Tunsil signed one of the best deals I’ve seen for a player’s second contract. His three-year, $66 million extension pushed the top of the offensive line market forward from $18 million per year to an average annual salary of $22 million. Going year-to-year, paying him his fifth-year option and using two franchise tags, would have cost $47 million over three years without any long-term guarantee. Instead, the Texans paid him nearly $58 million over that time frame without many unguaranteed years on the back end to use as leverage.
As he was 25 at the time, the short length of Tunsil’s extension ensured that he would get another crack at free agency in the absolute prime of his career. With one year left on his existing deal in the 2023 season and the Texans wanting to protect their new long-term QB in C.J. Stroud, Tunsil negotiated another player-friendly deal. This time, it was a three-year, $75 million extension that practically guaranteed $60 million at the time of signing. And again, he put himself in position to hit free agency at age 32, which is still within the peak time frame for NFL tackles.

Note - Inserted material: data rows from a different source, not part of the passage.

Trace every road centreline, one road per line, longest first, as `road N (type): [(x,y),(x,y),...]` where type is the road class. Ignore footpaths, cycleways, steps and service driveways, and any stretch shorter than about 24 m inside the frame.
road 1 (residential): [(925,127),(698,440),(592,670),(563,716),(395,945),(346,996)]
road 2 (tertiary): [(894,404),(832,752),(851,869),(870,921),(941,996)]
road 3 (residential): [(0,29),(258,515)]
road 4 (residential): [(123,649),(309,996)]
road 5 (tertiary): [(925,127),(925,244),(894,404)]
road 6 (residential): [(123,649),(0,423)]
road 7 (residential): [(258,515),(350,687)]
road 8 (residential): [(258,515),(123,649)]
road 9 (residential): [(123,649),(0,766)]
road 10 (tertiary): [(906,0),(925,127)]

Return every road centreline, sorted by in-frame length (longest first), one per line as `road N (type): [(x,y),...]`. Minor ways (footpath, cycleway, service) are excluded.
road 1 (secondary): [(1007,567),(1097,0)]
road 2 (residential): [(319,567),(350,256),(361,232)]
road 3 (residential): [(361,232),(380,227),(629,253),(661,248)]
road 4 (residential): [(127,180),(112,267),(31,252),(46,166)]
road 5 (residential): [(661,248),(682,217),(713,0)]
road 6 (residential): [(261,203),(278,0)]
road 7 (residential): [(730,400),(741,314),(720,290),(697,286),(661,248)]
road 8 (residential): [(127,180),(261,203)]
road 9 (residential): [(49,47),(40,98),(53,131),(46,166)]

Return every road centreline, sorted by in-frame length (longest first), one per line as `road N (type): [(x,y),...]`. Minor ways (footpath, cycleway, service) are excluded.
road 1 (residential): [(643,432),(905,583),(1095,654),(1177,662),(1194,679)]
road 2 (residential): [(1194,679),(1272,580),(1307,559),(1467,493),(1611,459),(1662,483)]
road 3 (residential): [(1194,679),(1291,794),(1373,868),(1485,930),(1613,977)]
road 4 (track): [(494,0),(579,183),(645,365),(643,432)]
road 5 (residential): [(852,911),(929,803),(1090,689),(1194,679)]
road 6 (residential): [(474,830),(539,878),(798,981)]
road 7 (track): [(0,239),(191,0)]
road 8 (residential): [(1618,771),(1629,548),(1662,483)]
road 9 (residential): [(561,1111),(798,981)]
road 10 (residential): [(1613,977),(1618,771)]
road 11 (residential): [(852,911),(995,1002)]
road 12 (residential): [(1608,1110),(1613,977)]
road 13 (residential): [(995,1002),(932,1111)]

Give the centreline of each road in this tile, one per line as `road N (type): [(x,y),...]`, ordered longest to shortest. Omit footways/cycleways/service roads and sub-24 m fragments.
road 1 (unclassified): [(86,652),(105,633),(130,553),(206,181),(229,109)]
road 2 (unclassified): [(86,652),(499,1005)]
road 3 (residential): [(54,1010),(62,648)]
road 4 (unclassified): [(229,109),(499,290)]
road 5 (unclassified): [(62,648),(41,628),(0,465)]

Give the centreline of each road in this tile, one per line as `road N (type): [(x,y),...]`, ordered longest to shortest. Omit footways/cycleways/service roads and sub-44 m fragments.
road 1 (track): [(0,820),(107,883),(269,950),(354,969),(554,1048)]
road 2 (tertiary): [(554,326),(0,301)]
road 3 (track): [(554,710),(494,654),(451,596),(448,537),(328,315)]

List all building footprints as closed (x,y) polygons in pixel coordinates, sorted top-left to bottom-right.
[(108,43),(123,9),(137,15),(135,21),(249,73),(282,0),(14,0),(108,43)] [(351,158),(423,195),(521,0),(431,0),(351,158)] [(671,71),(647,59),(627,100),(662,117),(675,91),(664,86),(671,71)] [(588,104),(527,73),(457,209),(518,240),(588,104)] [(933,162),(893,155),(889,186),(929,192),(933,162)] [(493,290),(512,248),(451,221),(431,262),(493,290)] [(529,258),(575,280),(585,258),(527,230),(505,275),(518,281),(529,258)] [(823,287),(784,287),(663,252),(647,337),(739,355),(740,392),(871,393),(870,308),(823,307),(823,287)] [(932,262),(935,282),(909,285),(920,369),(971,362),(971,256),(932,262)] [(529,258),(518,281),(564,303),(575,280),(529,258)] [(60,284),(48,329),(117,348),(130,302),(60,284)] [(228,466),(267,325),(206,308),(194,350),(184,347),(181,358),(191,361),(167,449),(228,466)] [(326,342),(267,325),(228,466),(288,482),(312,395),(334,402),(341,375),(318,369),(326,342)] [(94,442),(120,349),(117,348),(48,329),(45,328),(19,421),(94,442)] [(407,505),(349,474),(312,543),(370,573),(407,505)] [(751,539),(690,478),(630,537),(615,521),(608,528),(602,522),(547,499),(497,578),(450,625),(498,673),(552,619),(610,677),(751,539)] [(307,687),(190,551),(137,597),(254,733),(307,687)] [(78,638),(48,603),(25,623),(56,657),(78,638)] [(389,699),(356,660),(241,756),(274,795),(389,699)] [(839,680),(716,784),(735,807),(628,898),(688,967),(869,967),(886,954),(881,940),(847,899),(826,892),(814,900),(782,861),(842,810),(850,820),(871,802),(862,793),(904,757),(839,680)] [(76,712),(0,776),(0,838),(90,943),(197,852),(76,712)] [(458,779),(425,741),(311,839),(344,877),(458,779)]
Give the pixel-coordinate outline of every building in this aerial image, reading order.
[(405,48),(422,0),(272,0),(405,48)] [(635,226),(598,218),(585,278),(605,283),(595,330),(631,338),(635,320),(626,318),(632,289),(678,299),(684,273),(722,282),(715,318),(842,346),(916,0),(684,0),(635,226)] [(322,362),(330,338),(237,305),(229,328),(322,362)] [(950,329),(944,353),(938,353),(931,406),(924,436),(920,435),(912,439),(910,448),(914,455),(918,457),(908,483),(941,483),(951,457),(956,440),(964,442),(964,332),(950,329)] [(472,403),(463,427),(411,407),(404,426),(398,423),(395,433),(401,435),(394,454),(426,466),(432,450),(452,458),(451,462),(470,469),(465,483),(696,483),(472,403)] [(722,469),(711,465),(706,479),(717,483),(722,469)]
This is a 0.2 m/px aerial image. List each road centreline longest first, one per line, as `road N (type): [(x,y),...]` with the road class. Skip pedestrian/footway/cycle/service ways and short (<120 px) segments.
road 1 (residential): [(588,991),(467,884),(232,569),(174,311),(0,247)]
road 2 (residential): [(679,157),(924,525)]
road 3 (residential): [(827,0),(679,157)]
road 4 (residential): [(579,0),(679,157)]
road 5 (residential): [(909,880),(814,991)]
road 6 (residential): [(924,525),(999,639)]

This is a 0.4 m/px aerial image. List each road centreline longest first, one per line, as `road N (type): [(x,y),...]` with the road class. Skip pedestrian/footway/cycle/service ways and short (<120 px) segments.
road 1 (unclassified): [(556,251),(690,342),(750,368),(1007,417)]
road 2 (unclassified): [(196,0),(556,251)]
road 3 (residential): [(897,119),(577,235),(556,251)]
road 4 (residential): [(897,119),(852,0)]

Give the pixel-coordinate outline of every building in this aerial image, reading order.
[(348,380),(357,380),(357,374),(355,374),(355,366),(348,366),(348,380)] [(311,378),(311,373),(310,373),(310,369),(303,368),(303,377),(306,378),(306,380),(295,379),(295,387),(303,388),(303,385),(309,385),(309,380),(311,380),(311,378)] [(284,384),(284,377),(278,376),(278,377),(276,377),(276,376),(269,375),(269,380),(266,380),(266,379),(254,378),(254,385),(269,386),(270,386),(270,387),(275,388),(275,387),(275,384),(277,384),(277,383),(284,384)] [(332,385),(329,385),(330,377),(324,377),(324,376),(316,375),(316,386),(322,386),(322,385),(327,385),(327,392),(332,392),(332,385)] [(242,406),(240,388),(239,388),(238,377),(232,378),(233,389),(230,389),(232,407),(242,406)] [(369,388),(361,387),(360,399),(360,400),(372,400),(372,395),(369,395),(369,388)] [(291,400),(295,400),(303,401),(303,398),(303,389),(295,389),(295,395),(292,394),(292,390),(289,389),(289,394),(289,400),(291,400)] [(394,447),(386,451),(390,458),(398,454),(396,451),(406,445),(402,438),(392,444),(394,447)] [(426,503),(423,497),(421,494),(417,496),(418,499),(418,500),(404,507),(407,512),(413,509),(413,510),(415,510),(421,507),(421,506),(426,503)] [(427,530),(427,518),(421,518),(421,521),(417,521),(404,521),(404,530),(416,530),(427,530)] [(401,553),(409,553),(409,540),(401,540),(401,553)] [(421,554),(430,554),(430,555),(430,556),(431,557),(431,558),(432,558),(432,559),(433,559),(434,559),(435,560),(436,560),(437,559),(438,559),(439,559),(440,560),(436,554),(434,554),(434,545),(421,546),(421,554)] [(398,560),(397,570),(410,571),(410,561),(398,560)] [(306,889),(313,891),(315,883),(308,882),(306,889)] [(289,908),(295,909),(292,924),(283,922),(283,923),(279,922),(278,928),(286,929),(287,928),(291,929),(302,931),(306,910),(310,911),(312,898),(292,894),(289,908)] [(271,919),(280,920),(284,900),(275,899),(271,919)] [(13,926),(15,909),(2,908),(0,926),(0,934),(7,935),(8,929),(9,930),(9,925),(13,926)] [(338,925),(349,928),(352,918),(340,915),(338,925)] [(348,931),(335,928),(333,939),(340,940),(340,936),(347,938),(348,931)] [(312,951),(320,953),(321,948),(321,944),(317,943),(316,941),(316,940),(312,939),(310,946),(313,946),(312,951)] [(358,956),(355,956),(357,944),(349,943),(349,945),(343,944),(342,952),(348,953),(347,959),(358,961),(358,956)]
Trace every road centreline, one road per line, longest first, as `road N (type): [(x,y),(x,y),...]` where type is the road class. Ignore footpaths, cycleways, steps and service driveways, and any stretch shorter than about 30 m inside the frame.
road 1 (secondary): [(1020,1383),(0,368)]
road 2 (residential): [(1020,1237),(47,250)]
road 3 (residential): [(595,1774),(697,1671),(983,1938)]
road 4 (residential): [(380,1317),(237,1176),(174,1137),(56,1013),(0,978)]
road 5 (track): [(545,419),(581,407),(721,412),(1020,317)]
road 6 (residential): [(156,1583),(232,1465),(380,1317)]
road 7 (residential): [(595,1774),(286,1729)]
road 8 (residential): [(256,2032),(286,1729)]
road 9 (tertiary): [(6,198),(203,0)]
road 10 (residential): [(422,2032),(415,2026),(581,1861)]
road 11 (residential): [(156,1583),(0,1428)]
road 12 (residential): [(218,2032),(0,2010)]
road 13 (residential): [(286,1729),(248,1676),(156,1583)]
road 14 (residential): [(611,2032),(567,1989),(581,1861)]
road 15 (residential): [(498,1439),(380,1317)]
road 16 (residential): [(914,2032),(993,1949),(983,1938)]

After two years, the Texans traded Tunsil to the Commanders for a pair of draft picks, clearly targeting him as a long-term left tackle to protect their own sensational young quarterback in Jayden Daniels. Now, with two years and $42.7 million left on his existing deal, guess what he’s in position to do again? He can sign another extension from a team that implicitly committed to him with a trade. It will be his third significant extension by virtue of the fantastic deal he negotiated with the Texans several regimes ago.